Top of Records provided

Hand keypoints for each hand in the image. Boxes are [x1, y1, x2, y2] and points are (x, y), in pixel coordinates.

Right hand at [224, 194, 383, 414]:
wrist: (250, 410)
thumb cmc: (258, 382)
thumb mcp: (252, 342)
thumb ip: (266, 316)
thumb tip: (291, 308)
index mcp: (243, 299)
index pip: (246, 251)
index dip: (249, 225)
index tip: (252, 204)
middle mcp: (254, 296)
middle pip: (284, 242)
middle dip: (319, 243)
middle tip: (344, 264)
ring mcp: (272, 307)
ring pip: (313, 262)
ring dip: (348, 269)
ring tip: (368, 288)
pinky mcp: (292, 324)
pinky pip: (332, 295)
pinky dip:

Bottom of Records provided
Top of Records provided

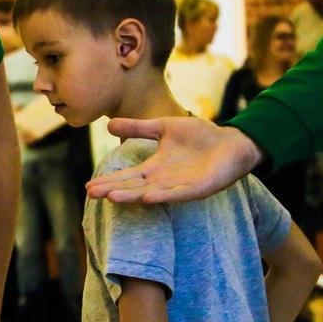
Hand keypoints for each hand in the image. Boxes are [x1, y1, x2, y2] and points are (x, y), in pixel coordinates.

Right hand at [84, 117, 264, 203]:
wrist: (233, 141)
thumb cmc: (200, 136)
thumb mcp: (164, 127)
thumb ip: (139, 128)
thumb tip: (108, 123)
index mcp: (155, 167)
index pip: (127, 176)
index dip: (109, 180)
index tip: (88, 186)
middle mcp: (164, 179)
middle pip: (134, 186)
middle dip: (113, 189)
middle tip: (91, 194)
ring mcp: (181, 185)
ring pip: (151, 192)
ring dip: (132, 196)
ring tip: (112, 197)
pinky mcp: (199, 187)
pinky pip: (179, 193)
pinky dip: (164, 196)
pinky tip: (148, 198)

Bottom of Records provided

▶ [What is expected] Where the word "index" shows up in a line of the entries above, count that line; the answer is the total alone.

▶ [Written solution] 8